Note: all times are in Pacific Time.


  • Homework: 30%. There will be two homework assignments. 15% each.
  • Text Mining Challenge: 30%.
  • Project: 40%.
  • You should complete all work individually, except for the Project.
  • Late submissions are NOT accepted.

Lecture Schedule

Recording Note: Please download the recording video for the full length. Dropbox website will only show you the first one hour.

HW Note: All HWs due before the lecture time 9:30 AM PT in the morning.

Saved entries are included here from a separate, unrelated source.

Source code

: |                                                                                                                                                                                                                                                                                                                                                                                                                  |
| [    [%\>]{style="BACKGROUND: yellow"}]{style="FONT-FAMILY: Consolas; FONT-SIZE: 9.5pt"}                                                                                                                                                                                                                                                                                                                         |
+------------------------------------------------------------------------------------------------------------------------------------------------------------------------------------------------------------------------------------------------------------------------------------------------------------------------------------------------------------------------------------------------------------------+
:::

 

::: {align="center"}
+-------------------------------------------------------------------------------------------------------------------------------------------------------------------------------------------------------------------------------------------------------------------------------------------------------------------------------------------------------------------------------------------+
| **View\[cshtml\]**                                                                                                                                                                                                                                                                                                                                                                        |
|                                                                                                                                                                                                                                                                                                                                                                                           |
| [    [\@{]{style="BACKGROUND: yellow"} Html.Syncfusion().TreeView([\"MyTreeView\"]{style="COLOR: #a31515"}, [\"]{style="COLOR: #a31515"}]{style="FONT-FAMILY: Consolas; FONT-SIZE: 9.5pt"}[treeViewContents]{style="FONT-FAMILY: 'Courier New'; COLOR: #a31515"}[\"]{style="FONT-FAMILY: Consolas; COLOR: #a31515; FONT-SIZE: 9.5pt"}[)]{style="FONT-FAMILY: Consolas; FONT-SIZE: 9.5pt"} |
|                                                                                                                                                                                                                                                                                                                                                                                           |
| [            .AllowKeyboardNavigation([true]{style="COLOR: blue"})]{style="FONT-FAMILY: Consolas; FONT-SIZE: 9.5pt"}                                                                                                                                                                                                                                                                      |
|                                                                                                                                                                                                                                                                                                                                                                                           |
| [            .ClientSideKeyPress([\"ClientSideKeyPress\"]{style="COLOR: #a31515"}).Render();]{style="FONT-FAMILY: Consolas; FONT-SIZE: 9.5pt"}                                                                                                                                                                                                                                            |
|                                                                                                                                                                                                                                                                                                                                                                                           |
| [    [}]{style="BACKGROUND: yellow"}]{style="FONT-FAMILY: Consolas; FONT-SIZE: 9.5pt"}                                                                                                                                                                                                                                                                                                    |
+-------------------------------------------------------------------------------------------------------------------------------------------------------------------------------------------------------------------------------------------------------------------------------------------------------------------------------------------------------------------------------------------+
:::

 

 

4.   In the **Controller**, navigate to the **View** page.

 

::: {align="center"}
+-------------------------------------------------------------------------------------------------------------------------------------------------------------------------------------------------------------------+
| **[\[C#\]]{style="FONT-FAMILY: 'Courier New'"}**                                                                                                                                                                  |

WeekDateTopic & SlidesEvents
104/04 (Tue)Intro, Logistics, and Course Project 
104/06 (Thu)Basics: Zipf’s Law, Bags-of-words, and TF-IDFHW1 out
204/11 (Tue)Word Embedding: word2vec and GloVe 
204/13 (Thu)Language Models: from N-Gram to Neural LMs 
304/18 (Tue)Information Retrieval: from BM25 to Learning to RankProject Proposal Due (End of the Day)
304/20 (Thu)Sentiment Analysis and Document Classification 
404/25 (Tue)Topic Modeling: PLSA, LDA, and HMMHW1 Due (before lecture time), DM challenge roll-out
404/27 (Thu)Phrase Mining: from Unigrams to Multi-word PhrasesHW2 out
505/02 (Tue)Entity Set Expansion: from Seed Words to Sets 
505/04 (Thu)Entity Recognition: from Supervised to Data-Driven 
605/09 (Tue)Distant Supervision for Relation Extraction 
605/11 (Thu)Text-Rich Network: a Collaboration between Texts and Networks 
705/16 (Tue)Topic Taxonomy Construction 
705/18 (Thu)Weakly Supervised Text Classification 
805/23 (Tue)Learning with Noisy DataHW2 due (before lecture time)
805/25 (Thu)Label Bias in Weak Supervision & Few-shot NERDM challenge due
905/30 (Tue)Large Language Models 
906/01 (Thu)Project Presentations 
1006/06 (Tue)Project Presentations 
1006/08 (Thu)Project Presentations 

Homework (30%)

  • HW1. Text Classification with Different Techniques. HW1.zip
    • Due: April 25, before lecture time
  • HW2. Phrase Mining Applications and Future Work. HW2.pdf
    • Due: May 23, before lecture time

Data Mining Challenge (30%)

It is a individual-based text mining competition with quantitative evaluation. The challenge runs from April 25 2023 0:00:01 AM to May 25, 2023 4:59:59 PM PT. Note that the time displayed on Kaggle is in UTC, not PT.

Project (40%)


  • Team-Based Open-Ended Project
    • 1 to 4 members per team. More members, higher expectation.
    • 3 to 4 members are recommended, given the limited presentation slots.

Final Deliverables

  • Project Proposal (5%) instruction
    • Define your own research problem and justify its importance
    • Be ambitious! We could aim for ACL/EMNLP conference!
  • Research Paper (20%)
    • Report due on Jun 11, End of the day, Pacific Time.
    • Write a 5 to 9 pages report (research-paper like following ACL template). The pages here do not include references.
    • Come up with your hypothesis and find some datasets for verification
    • Design your own models or try a large variety of existing models
    • Submit your codes and datasets; Github repos are welcome
    • Up to 5% bonus for working demos/apps towards the total course grades
  • Presentation (20%)
    • The orders will be decided randomly after the teams are formed.
    • The slides must be ready 2 days before the presentation date. So other students can have the access and think about questions.
    • The presentation follows a typical conference style: 20 mins for each team including Q&A
  • Question Asking and Handling (5%)
    • Asking questions is an important part of research. You are strongly encouraged to ask questions to other teams. It will be a part of your presentation grade.
    • Handling questions is also an important skill for researchers.